As the pair have been in the big city for Broadway performances of No Man’s Land, by Harold Pinter, and Samuel Beckett’s Waiting for Godot, which opened on November 24, they have been making the most of their spare time.
They’ve been stopping by iconic tourist destinations like Times Square and the bridge, posing with their likenesses at Madam Tussauds and posting their adventures on Twitter.
And donning Vladimir and Estragon’s iconic bowler hats, they could not wait to pose for a photo with Sesame Street character Elmo.
The two first appeared in this production of Godot in 2009 on London’s West End.

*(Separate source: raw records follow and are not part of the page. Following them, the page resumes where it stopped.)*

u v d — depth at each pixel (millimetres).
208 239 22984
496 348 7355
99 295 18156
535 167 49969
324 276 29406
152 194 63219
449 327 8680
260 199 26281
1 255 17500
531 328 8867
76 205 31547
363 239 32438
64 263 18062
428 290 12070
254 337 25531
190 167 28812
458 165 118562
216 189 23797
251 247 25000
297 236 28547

Sir Ian said: “I think New York audiences are some of the brightest in the world, and certainly the most enthusiastic.
“I think this will be my last outing to Broadway, probably, so I might as well go out with a bang doing two plays in wonderful company.”
Meanwhile, Sir Ian is to be honoured at a special concert tonight to mark World Aid’s Day, which is on December 1.

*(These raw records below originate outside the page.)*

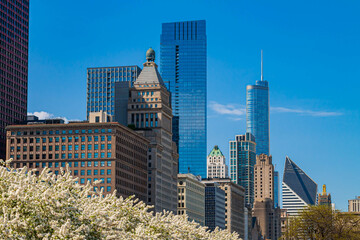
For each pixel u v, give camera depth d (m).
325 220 189.12
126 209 87.75
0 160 70.19
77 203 69.88
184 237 103.25
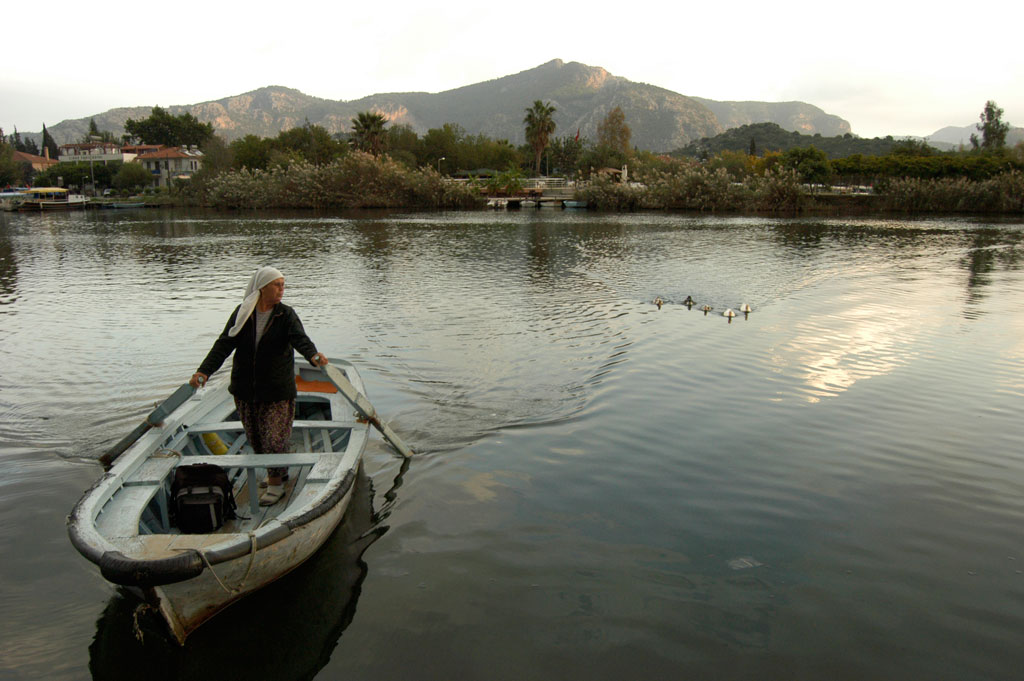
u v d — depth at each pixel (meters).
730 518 5.61
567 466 6.60
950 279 19.61
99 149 137.50
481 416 7.94
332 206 70.06
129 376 9.65
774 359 10.54
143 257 26.06
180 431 5.98
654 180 69.00
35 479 6.25
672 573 4.80
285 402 5.65
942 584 4.71
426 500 5.88
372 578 4.72
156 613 3.88
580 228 40.62
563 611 4.38
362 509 5.71
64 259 25.48
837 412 8.17
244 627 4.22
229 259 25.14
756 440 7.29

The gig, held at The Colburn School, a world-class performing arts school in Los Angeles, will take place a day before the official anniversary to “remember the 35 million people who have died of HIV/AIDS.”
One part of the night involves saying thank you to those honorees who’ve worked on behalf of those with HIV to create more awareness, better health choices, and a community of support. Robin Smalley, who co-founded mothers2mothers, and Sir Patrick Stewart will also be honored.
Meanwhile, the openly gay actor, who spent his early years in Wigan, admitted he wished had come out earlier, as he first addressed his sexuality with the media in 1988, aged 49.
He said: “I wish I had come out much earlier, but again, what can you do? You do what you can now.“I hadn’t given much thought about it before then, to tell you the truth.
“I was living very happily and openly as a gay man. It all happened in a bit of a rush when I decided to come out. I was angry because of a law that was anti-gay in the UK, and it was easier to come out in my indignation. When people are worrying about coming out, they’re worried about what other people will think, and about whether they’ll lose the love of their family.”